--- start of RECORDS ---
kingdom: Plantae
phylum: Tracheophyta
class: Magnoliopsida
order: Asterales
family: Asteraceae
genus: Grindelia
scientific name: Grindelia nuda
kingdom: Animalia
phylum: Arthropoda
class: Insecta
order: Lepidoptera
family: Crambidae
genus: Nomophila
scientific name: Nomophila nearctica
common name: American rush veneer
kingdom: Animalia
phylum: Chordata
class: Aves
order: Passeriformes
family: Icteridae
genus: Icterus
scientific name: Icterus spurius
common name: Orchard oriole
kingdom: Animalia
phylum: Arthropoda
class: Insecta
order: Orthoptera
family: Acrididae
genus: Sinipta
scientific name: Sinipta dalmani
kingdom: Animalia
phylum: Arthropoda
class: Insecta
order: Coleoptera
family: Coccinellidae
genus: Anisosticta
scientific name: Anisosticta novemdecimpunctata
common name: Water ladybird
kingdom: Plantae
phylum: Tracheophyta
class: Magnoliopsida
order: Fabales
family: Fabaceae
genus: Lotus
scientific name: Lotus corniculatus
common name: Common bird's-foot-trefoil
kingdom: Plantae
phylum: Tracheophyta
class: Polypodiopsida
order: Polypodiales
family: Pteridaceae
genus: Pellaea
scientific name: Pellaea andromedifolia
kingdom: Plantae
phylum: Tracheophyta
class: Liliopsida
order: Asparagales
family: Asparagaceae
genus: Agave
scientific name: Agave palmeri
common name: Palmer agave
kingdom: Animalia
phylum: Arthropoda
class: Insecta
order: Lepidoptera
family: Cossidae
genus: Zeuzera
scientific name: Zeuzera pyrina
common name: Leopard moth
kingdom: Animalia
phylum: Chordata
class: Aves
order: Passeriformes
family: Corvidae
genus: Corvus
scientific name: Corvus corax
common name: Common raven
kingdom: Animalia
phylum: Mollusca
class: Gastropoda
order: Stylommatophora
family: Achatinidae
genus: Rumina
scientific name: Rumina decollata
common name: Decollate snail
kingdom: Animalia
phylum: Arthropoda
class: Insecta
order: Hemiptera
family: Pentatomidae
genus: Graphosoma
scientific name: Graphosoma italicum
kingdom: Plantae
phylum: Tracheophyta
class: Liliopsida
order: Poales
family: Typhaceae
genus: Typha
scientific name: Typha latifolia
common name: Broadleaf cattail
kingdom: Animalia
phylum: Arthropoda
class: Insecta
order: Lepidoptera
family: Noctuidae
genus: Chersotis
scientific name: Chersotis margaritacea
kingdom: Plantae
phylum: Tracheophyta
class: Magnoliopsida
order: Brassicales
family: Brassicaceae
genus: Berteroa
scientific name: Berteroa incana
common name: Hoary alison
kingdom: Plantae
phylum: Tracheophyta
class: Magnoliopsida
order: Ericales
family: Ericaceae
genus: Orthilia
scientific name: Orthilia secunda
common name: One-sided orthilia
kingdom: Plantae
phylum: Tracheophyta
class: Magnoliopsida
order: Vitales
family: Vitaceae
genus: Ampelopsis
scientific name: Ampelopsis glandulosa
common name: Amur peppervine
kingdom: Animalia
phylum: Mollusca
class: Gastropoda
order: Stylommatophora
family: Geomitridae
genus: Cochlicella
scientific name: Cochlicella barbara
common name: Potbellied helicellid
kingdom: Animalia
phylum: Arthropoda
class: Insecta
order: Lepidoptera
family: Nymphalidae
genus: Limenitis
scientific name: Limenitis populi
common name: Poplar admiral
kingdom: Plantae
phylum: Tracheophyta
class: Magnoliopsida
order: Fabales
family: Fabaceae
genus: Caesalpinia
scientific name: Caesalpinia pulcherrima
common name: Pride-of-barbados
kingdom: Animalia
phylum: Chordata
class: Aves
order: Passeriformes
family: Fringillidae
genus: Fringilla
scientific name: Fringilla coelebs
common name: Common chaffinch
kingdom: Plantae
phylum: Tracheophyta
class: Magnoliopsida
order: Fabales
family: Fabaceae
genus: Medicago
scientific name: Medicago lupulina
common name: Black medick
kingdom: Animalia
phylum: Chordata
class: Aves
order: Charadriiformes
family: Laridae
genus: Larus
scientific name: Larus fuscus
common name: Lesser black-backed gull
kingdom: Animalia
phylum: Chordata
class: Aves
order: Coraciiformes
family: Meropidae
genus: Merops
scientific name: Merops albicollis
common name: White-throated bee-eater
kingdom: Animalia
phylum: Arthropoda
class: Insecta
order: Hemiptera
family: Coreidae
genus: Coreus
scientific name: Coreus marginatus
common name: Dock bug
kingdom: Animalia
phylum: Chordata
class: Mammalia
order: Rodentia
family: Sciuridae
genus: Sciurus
--- end of RECORDS ---
**REQUIREMENTS**
Recast every line of the listing as a Markdown table with two columns, Row and Line, putting each line's number under Row and leaving out any blank lines.

**RESULT BELOW**
| Row | Line |
|---|---|
| 1 | kingdom: Plantae |
| 2 | phylum: Tracheophyta |
| 3 | class: Magnoliopsida |
| 4 | order: Asterales |
| 5 | family: Asteraceae |
| 6 | genus: Grindelia |
| 7 | scientific name: Grindelia nuda |
| 8 | kingdom: Animalia |
| 9 | phylum: Arthropoda |
| 10 | class: Insecta |
| 11 | order: Lepidoptera |
| 12 | family: Crambidae |
| 13 | genus: Nomophila |
| 14 | scientific name: Nomophila nearctica |
| 15 | common name: American rush veneer |
| 16 | kingdom: Animalia |
| 17 | phylum: Chordata |
| 18 | class: Aves |
| 19 | order: Passeriformes |
| 20 | family: Icteridae |
| 21 | genus: Icterus |
| 22 | scientific name: Icterus spurius |
| 23 | common name: Orchard oriole |
| 24 | kingdom: Animalia |
| 25 | phylum: Arthropoda |
| 26 | class: Insecta |
| 27 | order: Orthoptera |
| 28 | family: Acrididae |
| 29 | genus: Sinipta |
| 30 | scientific name: Sinipta dalmani |
| 31 | kingdom: Animalia |
| 32 | phylum: Arthropoda |
| 33 | class: Insecta |
| 34 | order: Coleoptera |
| 35 | family: Coccinellidae |
| 36 | genus: Anisosticta |
| 37 | scientific name: Anisosticta novemdecimpunctata |
| 38 | common name: Water ladybird |
| 39 | kingdom: Plantae |
| 40 | phylum: Tracheophyta |
| 41 | class: Magnoliopsida |
| 42 | order: Fabales |
| 43 | family: Fabaceae |
| 44 | genus: Lotus |
| 45 | scientific name: Lotus corniculatus |
| 46 | common name: Common bird's-foot-trefoil |
| 47 | kingdom: Plantae |
| 48 | phylum: Tracheophyta |
| 49 | class: Polypodiopsida |
| 50 | order: Polypodiales |
| 51 | family: Pteridaceae |
| 52 | genus: Pellaea |
| 53 | scientific name: Pellaea andromedifolia |
| 54 | kingdom: Plantae |
| 55 | phylum: Tracheophyta |
| 56 | class: Liliopsida |
| 57 | order: Asparagales |
| 58 | family: Asparagaceae |
| 59 | genus: Agave |
| 60 | scientific name: Agave palmeri |
| 61 | common name: Palmer agave |
| 62 | kingdom: Animalia |
| 63 | phylum: Arthropoda |
| 64 | class: Insecta |
| 65 | order: Lepidoptera |
| 66 | family: Cossidae |
| 67 | genus: Zeuzera |
| 68 | scientific name: Zeuzera pyrina |
| 69 | common name: Leopard moth |
| 70 | kingdom: Animalia |
| 71 | phylum: Chordata |
| 72 | class: Aves |
| 73 | order: Passeriformes |
| 74 | family: Corvidae |
| 75 | genus: Corvus |
| 76 | scientific name: Corvus corax |
| 77 | common name: Common raven |
| 78 | kingdom: Animalia |
| 79 | phylum: Mollusca |
| 80 | class: Gastropoda |
| 81 | order: Stylommatophora |
| 82 | family: Achatinidae |
| 83 | genus: Rumina |
| 84 | scientific name: Rumina decollata |
| 85 | common name: Decollate snail |
| 86 | kingdom: Animalia |
| 87 | phylum: Arthropoda |
| 88 | class: Insecta |
| 89 | order: Hemiptera |
| 90 | family: Pentatomidae |
| 91 | genus: Graphosoma |
| 92 | scientific name: Graphosoma italicum |
| 93 | kingdom: Plantae |
| 94 | phylum: Tracheophyta |
| 95 | class: Liliopsida |
| 96 | order: Poales |
| 97 | family: Typhaceae |
| 98 | genus: Typha |
| 99 | scientific name: Typha latifolia |
| 100 | common name: Broadleaf cattail |
| 101 | kingdom: Animalia |
| 102 | phylum: Arthropoda |
| 103 | class: Insecta |
| 104 | order: Lepidoptera |
| 105 | family: Noctuidae |
| 106 | genus: Chersotis |
| 107 | scientific name: Chersotis margaritacea |
| 108 | kingdom: Plantae |
| 109 | phylum: Tracheophyta |
| 110 | class: Magnoliopsida |
| 111 | order: Brassicales |
| 112 | family: Brassicaceae |
| 113 | genus: Berteroa |
| 114 | scientific name: Berteroa incana |
| 115 | common name: Hoary alison |
| 116 | kingdom: Plantae |
| 117 | phylum: Tracheophyta |
| 118 | class: Magnoliopsida |
| 119 | order: Ericales |
| 120 | family: Ericaceae |
| 121 | genus: Orthilia |
| 122 | scientific name: Orthilia secunda |
| 123 | common name: One-sided orthilia |
| 124 | kingdom: Plantae |
| 125 | phylum: Tracheophyta |
| 126 | class: Magnoliopsida |
| 127 | order: Vitales |
| 128 | family: Vitaceae |
| 129 | genus: Ampelopsis |
| 130 | scientific name: Ampelopsis glandulosa |
| 131 | common name: Amur peppervine |
| 132 | kingdom: Animalia |
| 133 | phylum: Mollusca |
| 134 | class: Gastropoda |
| 135 | order: Stylommatophora |
| 136 | family: Geomitridae |
| 137 | genus: Cochlicella |
| 138 | scientific name: Cochlicella barbara |
| 139 | common name: Potbellied helicellid |
| 140 | kingdom: Animalia |
| 141 | phylum: Arthropoda |
| 142 | class: Insecta |
| 143 | order: Lepidoptera |
| 144 | family: Nymphalidae |
| 145 | genus: Limenitis |
| 146 | scientific name: Limenitis populi |
| 147 | common name: Poplar admiral |
| 148 | kingdom: Plantae |
| 149 | phylum: Tracheophyta |
| 150 | class: Magnoliopsida |
| 151 | order: Fabales |
| 152 | family: Fabaceae |
| 153 | genus: Caesalpinia |
| 154 | scientific name: Caesalpinia pulcherrima |
| 155 | common name: Pride-of-barbados |
| 156 | kingdom: Animalia |
| 157 | phylum: Chordata |
| 158 | class: Aves |
| 159 | order: Passeriformes |
| 160 | family: Fringillidae |
| 161 | genus: Fringilla |
| 162 | scientific name: Fringilla coelebs |
| 163 | common name: Common chaffinch |
| 164 | kingdom: Plantae |
| 165 | phylum: Tracheophyta |
| 166 | class: Magnoliopsida |
| 167 | order: Fabales |
| 168 | family: Fabaceae |
| 169 | genus: Medicago |
| 170 | scientific name: Medicago lupulina |
| 171 | common name: Black medick |
| 172 | kingdom: Animalia |
| 173 | phylum: Chordata |
| 174 | class: Aves |
| 175 | order: Charadriiformes |
| 176 | family: Laridae |
| 177 | genus: Larus |
| 178 | scientific name: Larus fuscus |
| 179 | common name: Lesser black-backed gull |
| 180 | kingdom: Animalia |
| 181 | phylum: Chordata |
| 182 | class: Aves |
| 183 | order: Coraciiformes |
| 184 | family: Meropidae |
| 185 | genus: Merops |
| 186 | scientific name: Merops albicollis |
| 187 | common name: White-throated bee-eater |
| 188 | kingdom: Animalia |
| 189 | phylum: Arthropoda |
| 190 | class: Insecta |
| 191 | order: Hemiptera |
| 192 | family: Coreidae |
| 193 | genus: Coreus |
| 194 | scientific name: Coreus marginatus |
| 195 | common name: Dock bug |
| 196 | kingdom: Animalia |
| 197 | phylum: Chordata |
| 198 | class: Mammalia |
| 199 | order: Rodentia |
| 200 | family: Sciuridae |
| 201 | genus: Sciurus |